Thursday, July 13, 2006

GM won't return to employee pricing to boost sales

Friday, July 07, 2006
GM won't return to employee pricing to boost sales
Brett Clanton / The Detroit News

After letting a no-interest financing promotion expire Wednesday, General Motors Corp. is resisting the temptation to roll out another big summer sales promotion -- for now.

GM told dealers this week it will reinstate until July 18 the rebates and low-interest financing deals that were in place before the automaker’s “GM 72 Hour Sale” launched nationwide on June 27.

The automaker has not said what it will do after that. But officials are clear on one point.

“We have no intention of going back to employee pricing,” said GM spokesman John McDonald.

Last summer’s employee-pricing-for-everyone promotion was hugely successful for GM. But the automaker said in January that it wants to move away from big discount programs, which erode resale values and confuse consumers. Instead, its goal is to price vehicles closer to what customers actually pay.

But sticking to the strategy may prove difficult this summer.

DaimlerChrysler AG’s Chrysler Group has a new employee-pricing deal that offers zero-percent financing and a 30-day return guarantee. And Ford Motor Co. has a program that offers cash rebates, no-interest financing and free fuel for six months on most Ford vehicles. Both programs expire at the end of July.

Some GM dealers wonder whether GM will be forced to offer a more aggressive discount plan in coming weeks if Ford and Chrysler draw buyers with their promotions.

But Tom Waurishuk, sales manager at a Saturn dealership in Stamford, Conn., hopes GM sticks to its guns and tries to get off the incentive roller coaster.

“You can’t keep doing it,” he said, “because it’s a never-ending cycle.”

GM’s lower-rebate strategy has had mixed results so far this year. While customers are paying slightly more for GM vehicles and residual values of some models are improving, the company’s sales are down more than 12 percent through June.

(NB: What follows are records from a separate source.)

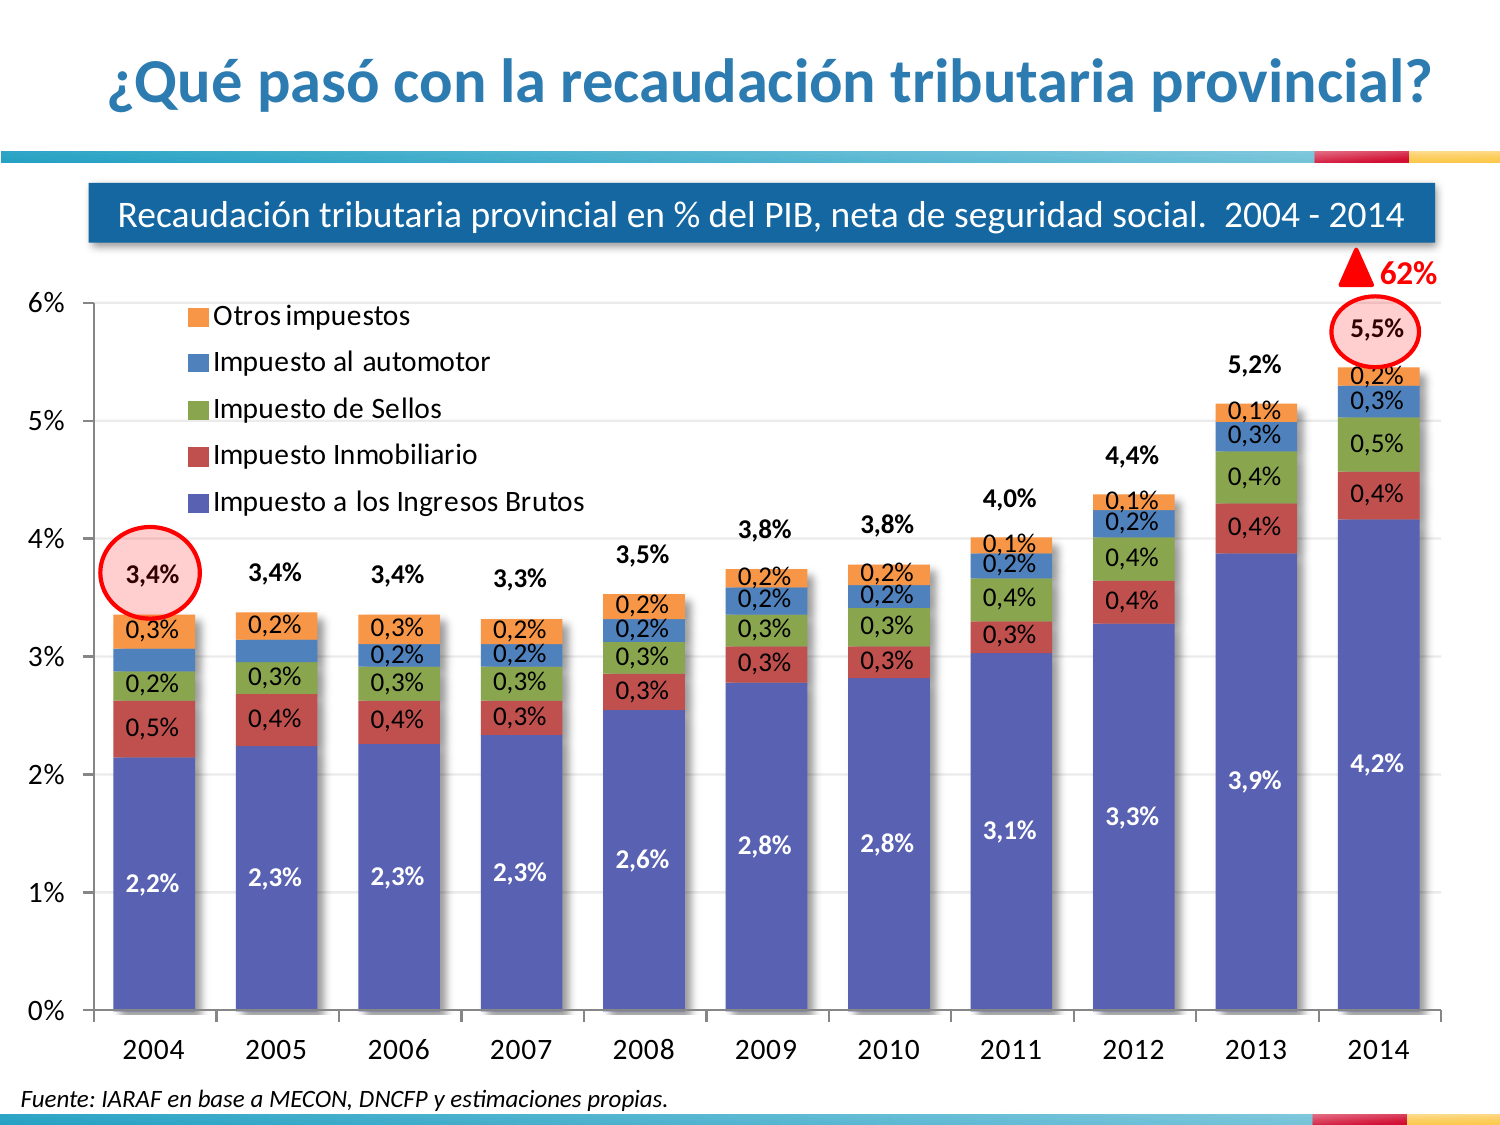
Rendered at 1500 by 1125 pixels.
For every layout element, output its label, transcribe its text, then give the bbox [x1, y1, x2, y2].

text_box ¿Qué pasó con la recaudación tributaria provincial? [47, 19, 1495, 136]
picture [0, 276, 1448, 1071]
picture [0, 1090, 5, 1125]
picture [1010, 1090, 1500, 1125]
text_box Recaudación tributaria provincial en % del PIB, neta de seguridad social. 2004 - 2014 [88, 182, 1436, 243]
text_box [100, 243, 1484, 619]
text_box Fuente: IARAF en base a MECON, DNCFP y estimaciones propias. [5, 1080, 1010, 1125]
picture [1, 127, 1500, 173]
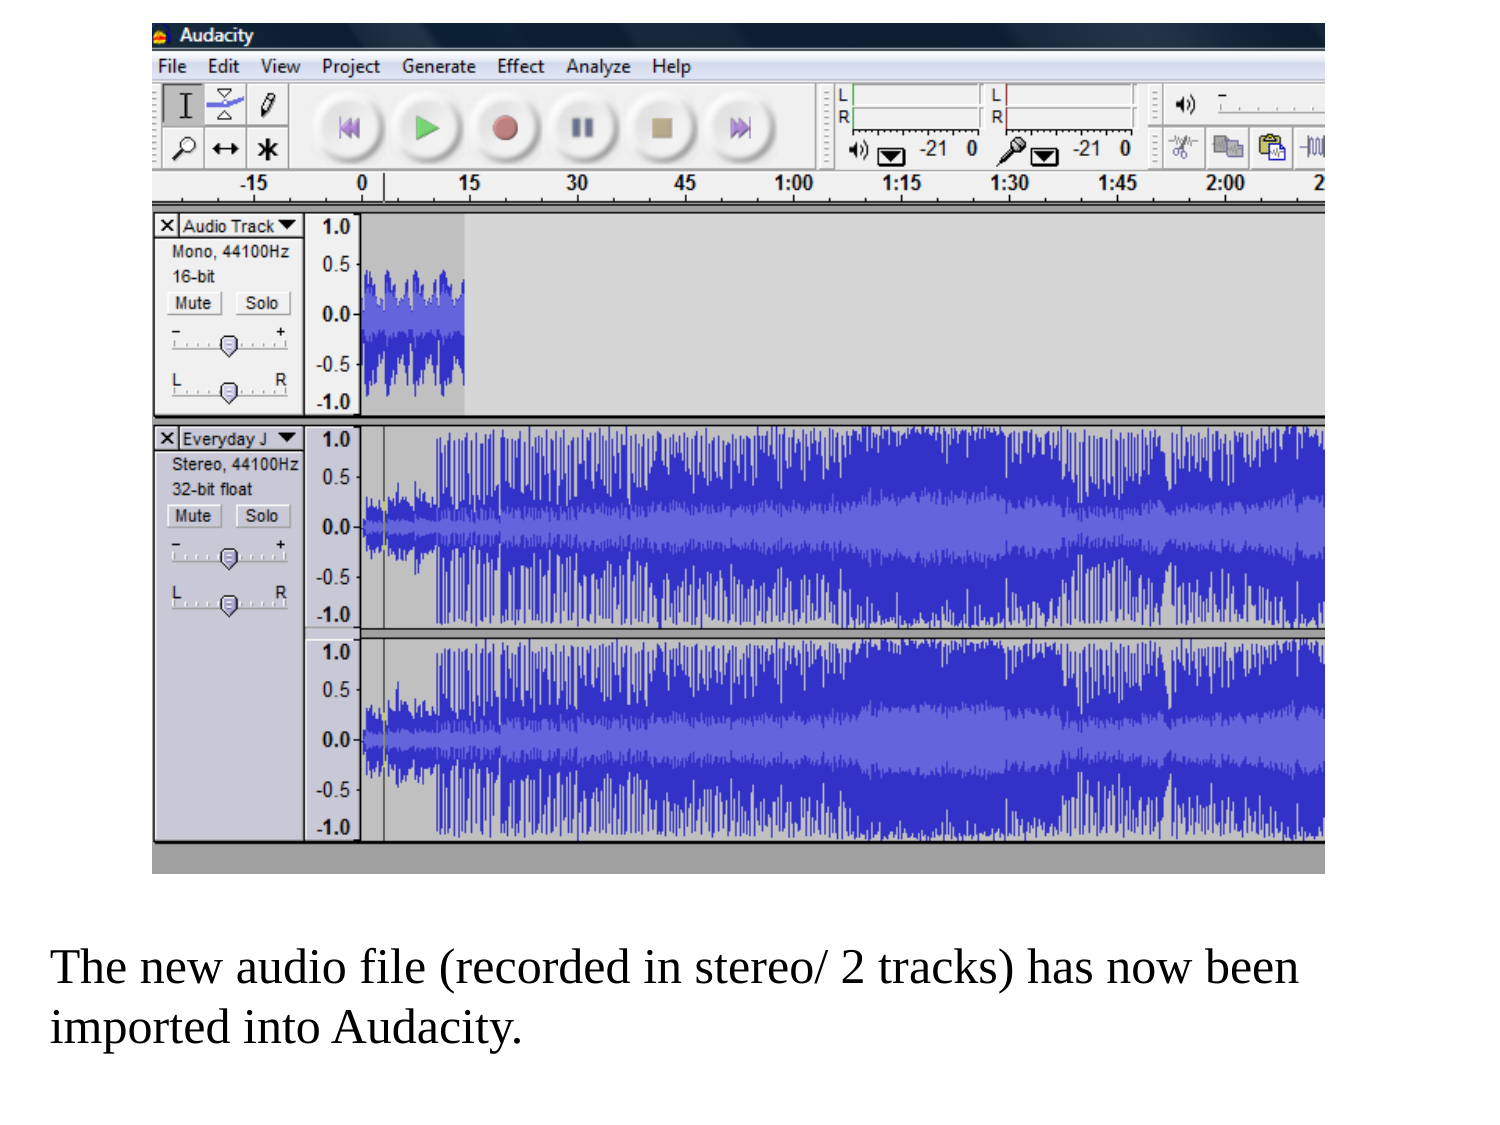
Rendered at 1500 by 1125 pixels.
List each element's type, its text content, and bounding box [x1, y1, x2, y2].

text_box The new audio file (recorded in stereo/ 2 tracks) has now been imported into Audacity. [35, 925, 1465, 1061]
picture [152, 23, 1325, 874]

Yet the automaker may have gotten a boost from its 72-hour sale, which expired July 5. That program, which offered zero-percent financing for 72 months on most 2006 models, was a runaway success, said GM dealers.

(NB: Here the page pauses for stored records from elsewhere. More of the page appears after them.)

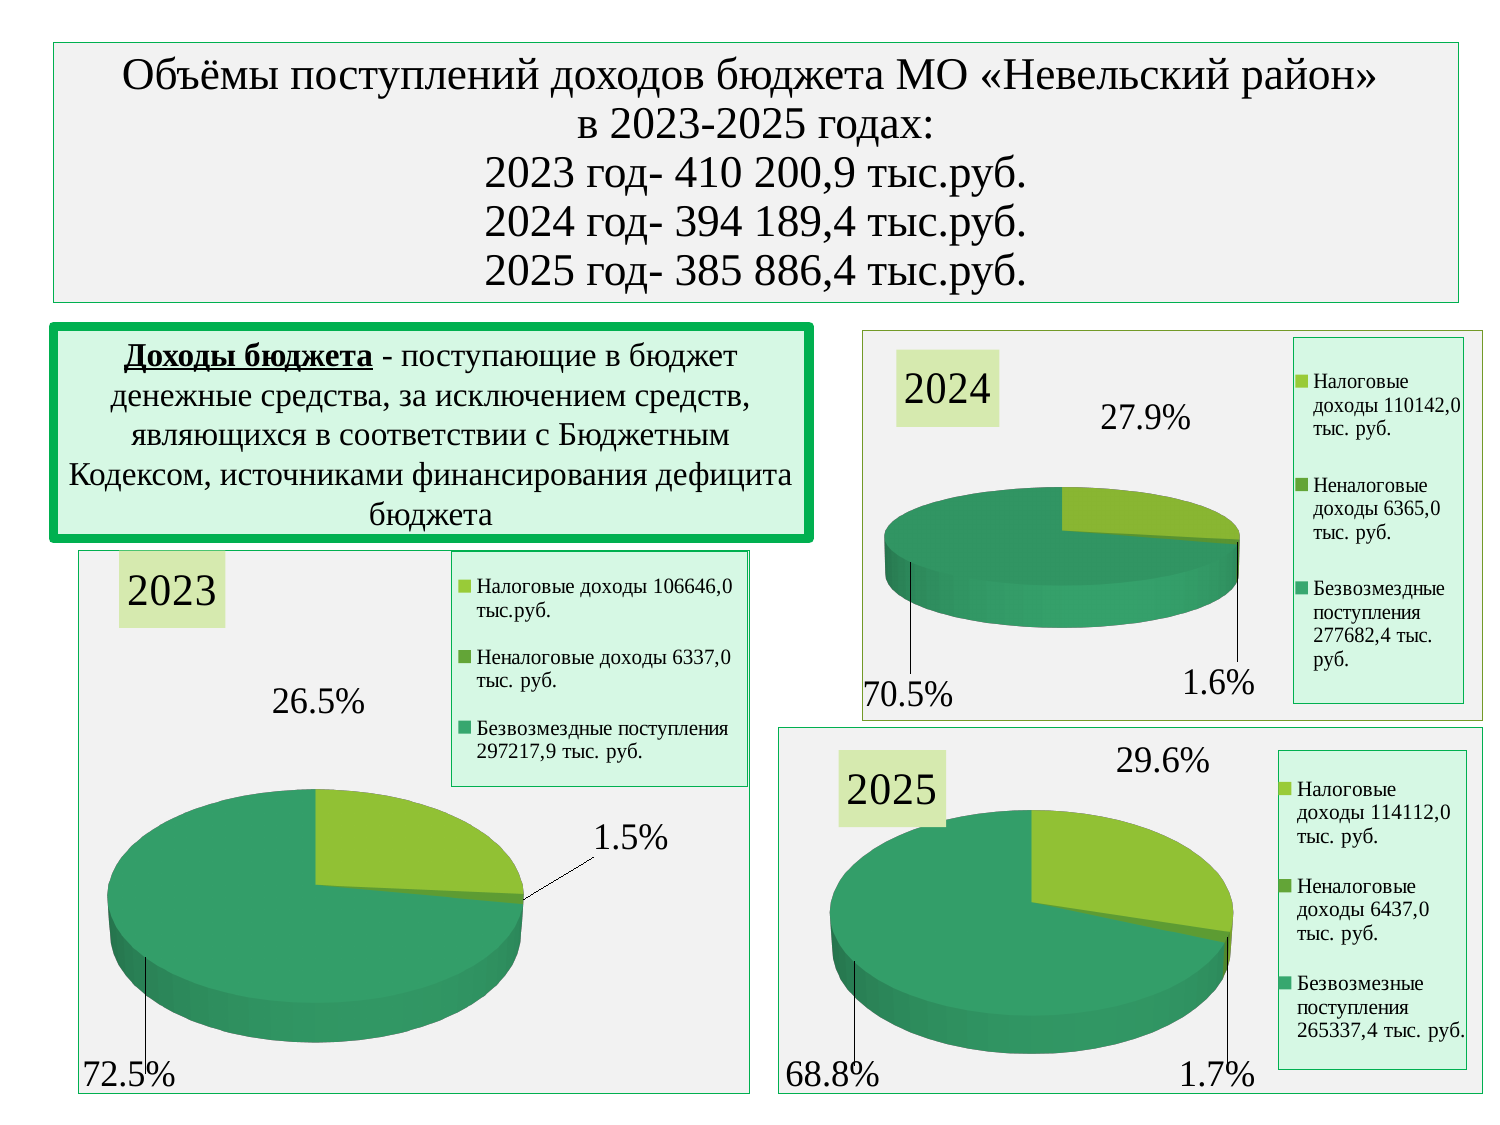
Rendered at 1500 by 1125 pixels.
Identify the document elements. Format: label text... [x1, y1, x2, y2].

chart [820, 330, 1483, 722]
title Объёмы поступлений доходов бюджета МО «Невельский район» в 2023-2025 годах: 2023 год- 410 200,9 тыс.руб. 2024 год- 394 189,4 тыс.руб. 2025 год- 385 886,4 тыс.руб. [53, 42, 1459, 303]
text_box Доходы бюджета - поступающие в бюджет денежные средства, за исключением средств, являющихся в соответствии с Бюджетным Кодексом, источниками финансирования дефицита бюджета [49, 322, 814, 543]
chart [53, 550, 751, 1095]
chart [761, 727, 1483, 1095]
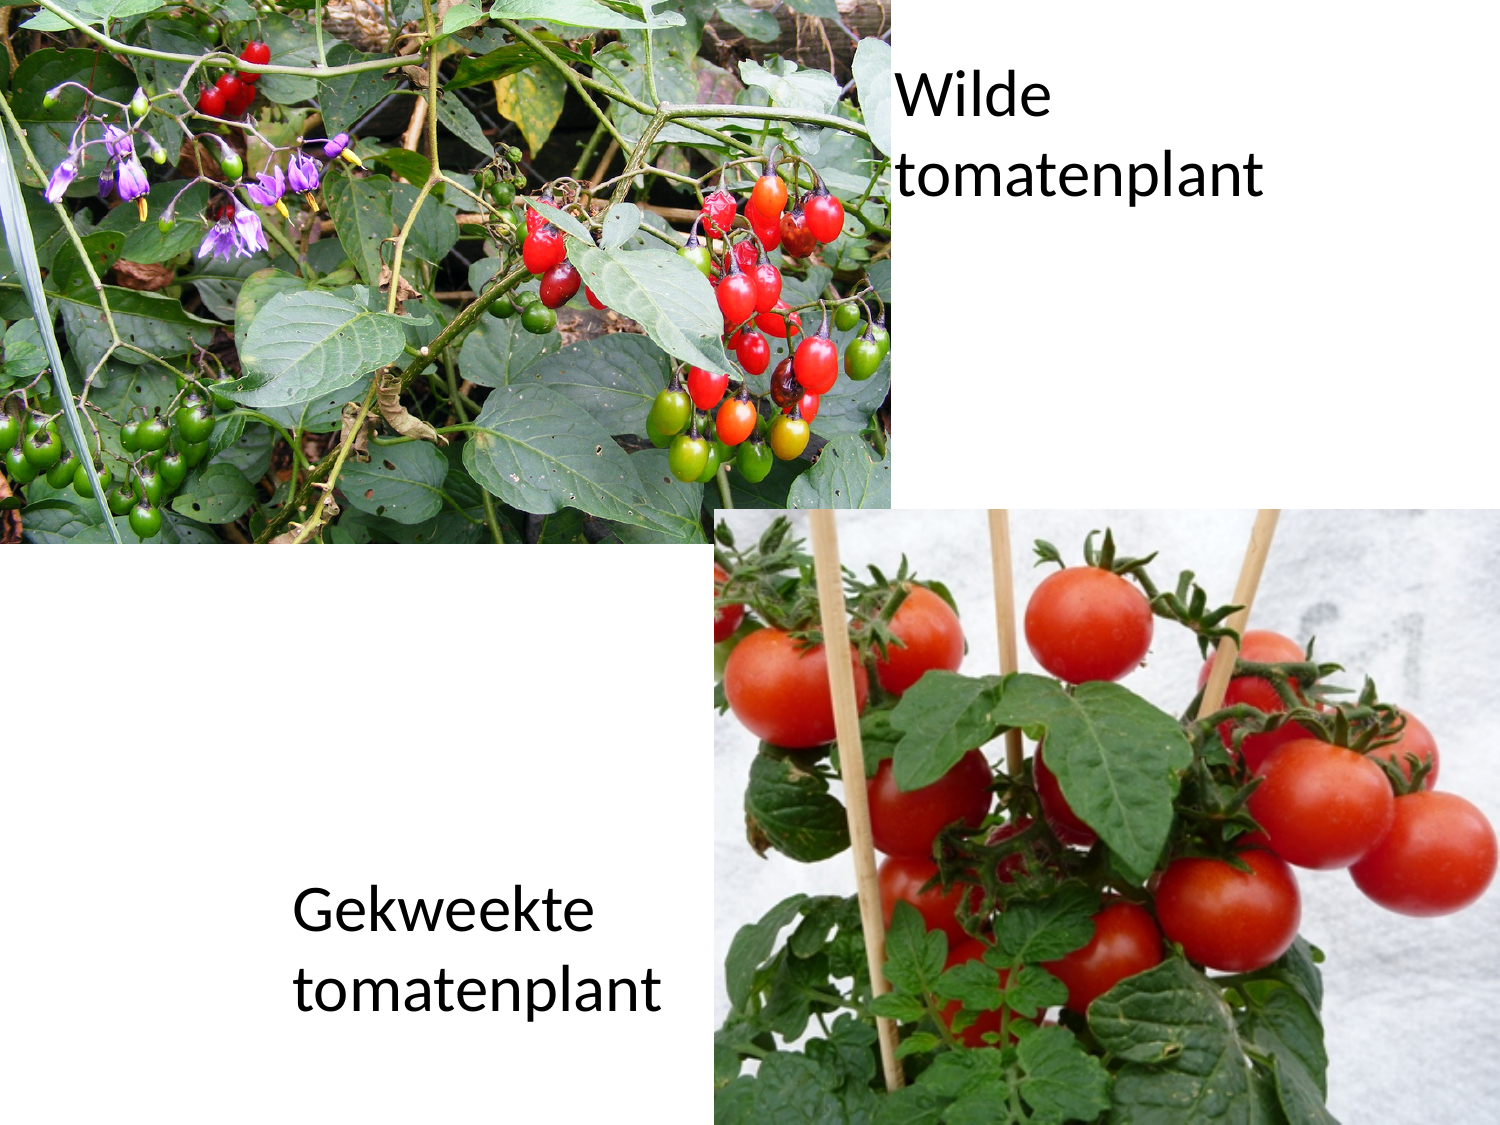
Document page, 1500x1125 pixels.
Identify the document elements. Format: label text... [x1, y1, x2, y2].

text_box Wilde tomatenplant [895, 42, 1388, 218]
picture [0, 0, 1500, 1125]
text_box Gekweekte tomatenplant [277, 857, 709, 1033]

Steve Cook, owner of Cook GM Superstore in Vassar, Mich., said the program turned what is traditionally a slow week into a hot one. Cook said he usually sells about eight new vehicles during the first week of July.

“This year, I’m pretty darn close to 40.”

And while the campaign has expired, it is still luring buyers, he said.

Tammy Hess, 30, said the promise of a good deal helped sway her to purchase a 2006 Chevy Malibu sedan on Friday.

“I had been looking for a while,” she said, “and then I heard about the deals.”

GM will continue to offer zero-percent financing for 72 months on select 2006 model-year SUVs, including the Chevy Trailblazer and Chevy Trailblazer. Cash rebates or low-interest rate deals are also available on most 2006 models, and some 2007 vehicles.

The automaker is trying to reduce its overall incentive spending as part of a sweeping turnaround plan. But GM’s McDonald said the company will keep offering “tactical” rebates in competitive vehicle categories as needed.

Detroit automakers all increased their incentive spending in June as they entered the busy summer selling season, according to Santa Monica, Calif-based industry research firm

Compared with the month before, GM’s spending rose by $424 to $3,185 per vehicle sold. Chrysler's incentives spending was up $100 to $3,768, and Ford's was up $438 to $3,647 per vehicle sold.

But industry wide, the firm said, incentive spending is down 9 percent from a year ago.